Un emendamento emesso dal Governo italiano richiederebbe alla Chiesa cattolica di pagare le tasse su tutte le sue proprietà.
La Chiesa cattolica paga attualmente le aliquote normali su tutte le sue proprietà commerciali in Italia. Tuttavia, l’emendamento avrebbe richiesto che vengano tassati anche i suoi immobili non commerciali come chiese, conventi e istituzioni caritative.
Nonostante la modifica sia stata annullata dalla Corte Costituzionale, la questione è ancora aperta, con il governo italiano e funzionari dell’UE che lavorano a stretto contatto nel quadro giuridico interno dell’Unione europea per superare l’autorità della Corte.

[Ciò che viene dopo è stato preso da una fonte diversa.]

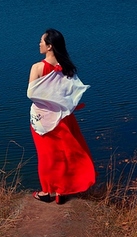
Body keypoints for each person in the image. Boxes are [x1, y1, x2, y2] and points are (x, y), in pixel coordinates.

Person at [27, 28, 95, 204]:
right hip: (63, 118)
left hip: (42, 119)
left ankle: (46, 191)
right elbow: (72, 94)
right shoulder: (67, 68)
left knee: (46, 155)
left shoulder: (38, 67)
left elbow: (31, 94)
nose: (39, 44)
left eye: (42, 41)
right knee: (64, 154)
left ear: (49, 46)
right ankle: (62, 192)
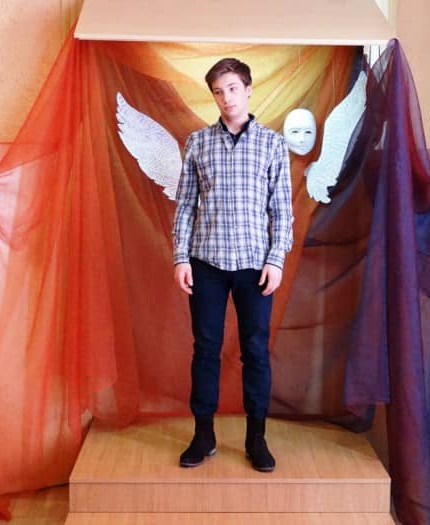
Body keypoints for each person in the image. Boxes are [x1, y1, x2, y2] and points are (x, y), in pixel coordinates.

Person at [172, 58, 293, 472]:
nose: (227, 98)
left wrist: (276, 259)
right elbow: (185, 205)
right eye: (218, 91)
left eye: (233, 88)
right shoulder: (197, 143)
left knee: (255, 351)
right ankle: (203, 435)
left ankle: (256, 438)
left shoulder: (272, 144)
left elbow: (282, 210)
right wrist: (180, 257)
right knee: (205, 349)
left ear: (248, 89)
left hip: (255, 266)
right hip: (206, 262)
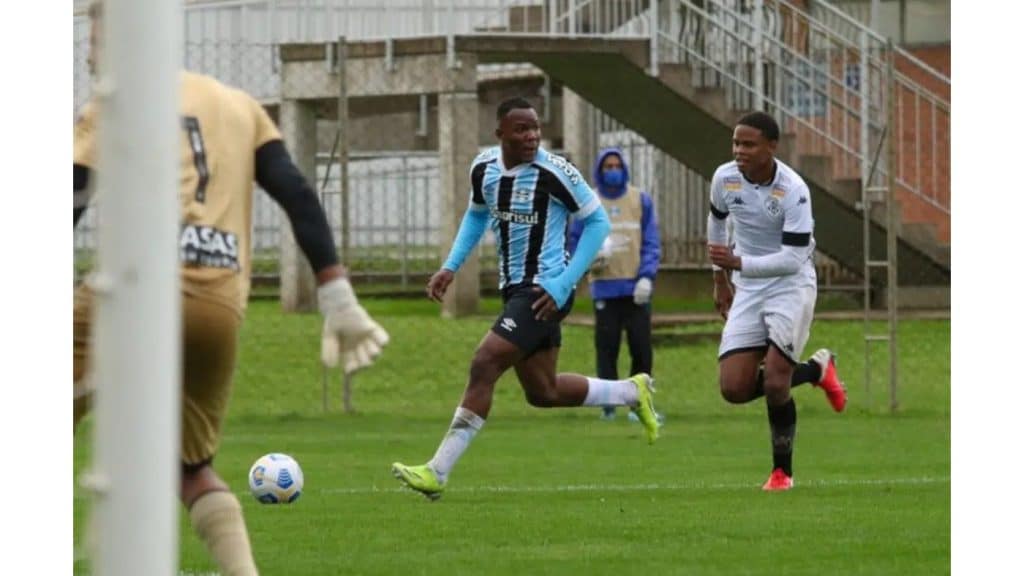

La Chiesa cattolica possiede attualmente circa il 20 per cento delle proprietà in Italia, per un valore stimato di circa 9 miliardi di euro. Questo include i porti di spedizione, immobili in affitto, alberghi, arene sportive e le altre imprese commerciali.
La proposta di introdurre la tassazione sulle proprietà commerciali è partita dalla autorità antitrust dell’Unione Europea nella persona di Maurizio Turco, rappresentante del Partito Radicale e fortemente laicista.
In quanto istituzione fondata prima della caduta dell’Impero Romano, la Chiesa cattolica afferma i suoi diritti di proprietà, che in alcuni casi precedono la creazione dello Stato italiano da più di 1800 anni e dell’Unione europea da quasi 2000 anni. Molte delle città e paesi italiani sono stati originariamente costruiti o ri-costruiti intorno a strutture pre esistenti della Chiesa cattolica.
La decisione dovrebbe costare alla Chiesa cattolica, la cui ricchezza risiede principalmente in beni immobili, dai 500 a 2 miliardi di euro all’anno. Solo a Roma, le entrate fiscali dovrebbero essere di circa 25,5 milioni di euro l’anno.